◆ **DOCUMENT SECTION**:
Radio Frequency (RF) thermal plasma can be characterized as: a high enthalpy flame with extremely high temperature fields, low velocity (10~20 m/s) resulting long reaction time, absence of electrodes thereby avoids contamination, and rapid quenching. Therefore, RF plasma has been widely applied in production of nanoparticles which are difficult to synthesized by other methods. In present study, LiPO3, Li3BO3 and Li4SiO4 are tired to be synthesized by RF thermal plasma respectively.

2.Experimental
The setup mainly consists of a powder feeder, a plasma torch, a reaction chamber, a quenching tube, and a particle collection filter. Quenching tube was set under the torch with a distance of 15 cm. Raw materials were fed into thermal plasma and instantaneously evaporated due to the high enthalpy and homogeneous nucleation, condensation, coagulation will happen in the chamber. Synthesized nanoparticles were collected from the inner wall of the reaction chamber and the filter.
Experiments were operated at a condition of 4MHz, 20 kW, atmospheric pressure. Ar was introduced as carrier gas (3 L/min), inner gas (5 L/min). Sheath gas was set at 60 L/min with 0~5 L/min comes from O2, 55~60 L/min comes from Ar. Quenching gas was injected with different flow rate from 20~40 L/min. Raw material was mixed with stoichiometric ratio and the feed rate changes from 200~1000 mg/min.
Prepared nanoparticles were characterized for phase identification by X-Ray Powder Diffraction (XRD). Amorphization degree was calculated semi-quantitatively by JADE 7.0.

◆ **RECORDS SHOWN**:

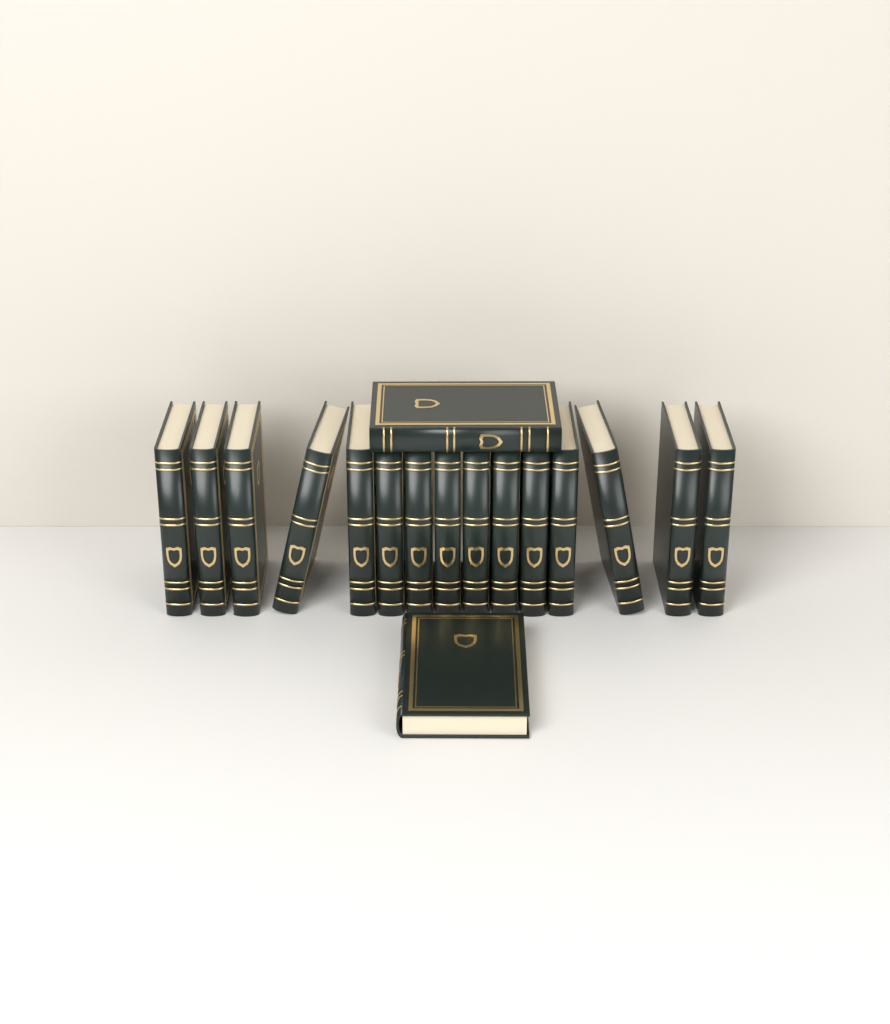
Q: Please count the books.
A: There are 17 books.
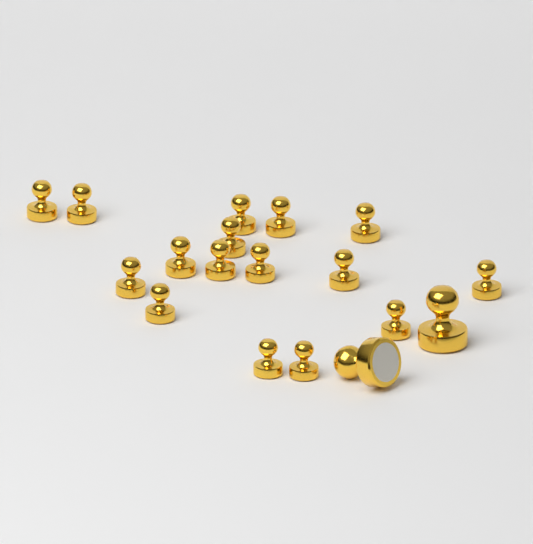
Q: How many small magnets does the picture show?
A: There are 16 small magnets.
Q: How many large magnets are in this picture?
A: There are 2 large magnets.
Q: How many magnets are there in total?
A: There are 18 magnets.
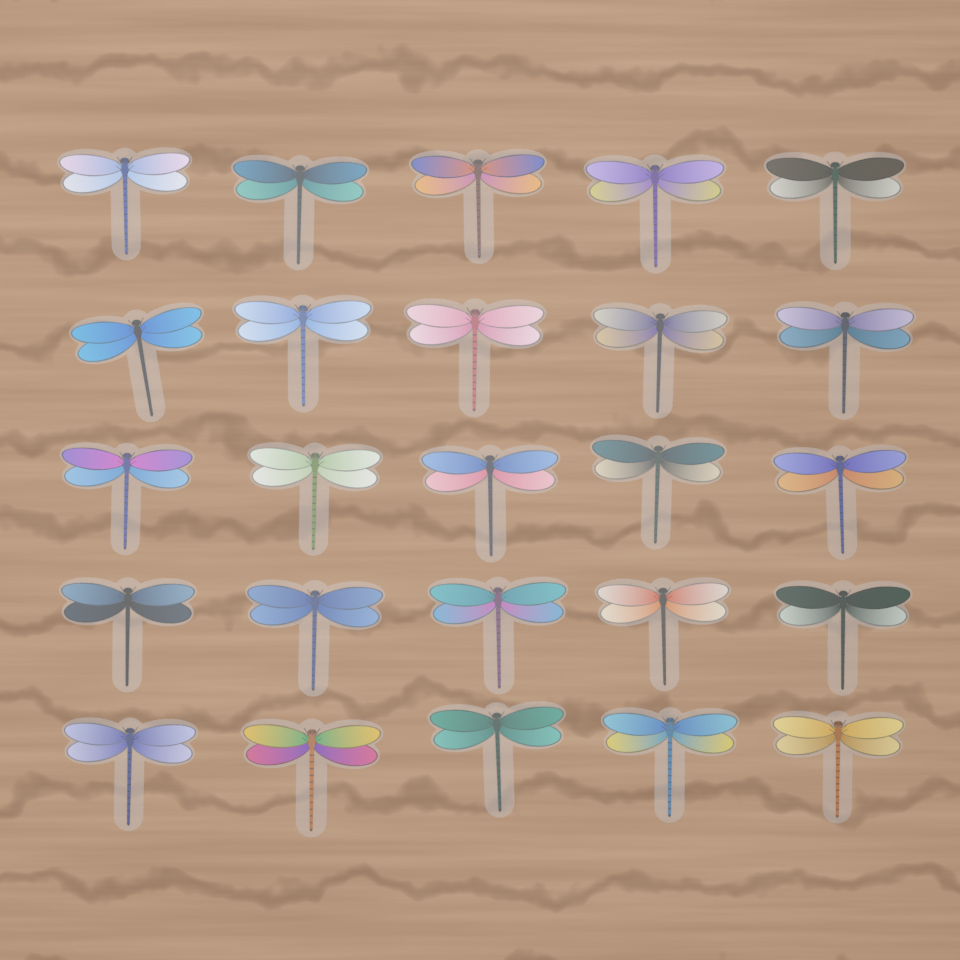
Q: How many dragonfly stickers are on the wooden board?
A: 25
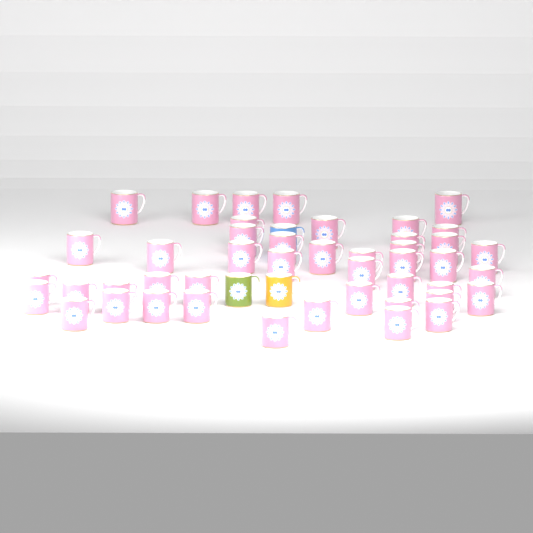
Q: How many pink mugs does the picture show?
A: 45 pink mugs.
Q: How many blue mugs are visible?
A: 1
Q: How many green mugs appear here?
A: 1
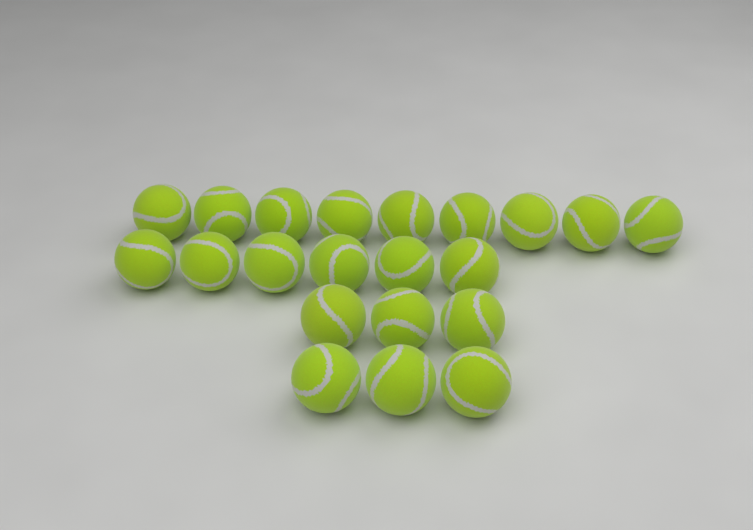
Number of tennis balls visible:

◆ **PROBLEMS TO SOLVE**:
1 – From the passage on RF thermal plasma synthesis, repeat word for word the stretch from "Experiments were operated" through "from 200~1000 mg/min.".
2 – According to the passage on RF thermal plasma synthesis, how far below the torch was the quenching tube set?

◆ **RESPONSES PER TASK**:
1 –
Experiments were operated at a condition of 4MHz, 20 kW, atmospheric pressure. Ar was introduced as carrier gas (3 L/min), inner gas (5 L/min). Sheath gas was set at 60 L/min with 0~5 L/min comes from O2, 55~60 L/min comes from Ar. Quenching gas was injected with different flow rate from 20~40 L/min. Raw material was mixed with stoichiometric ratio and the feed rate changes from 200~1000 mg/min.

2 – 15 cm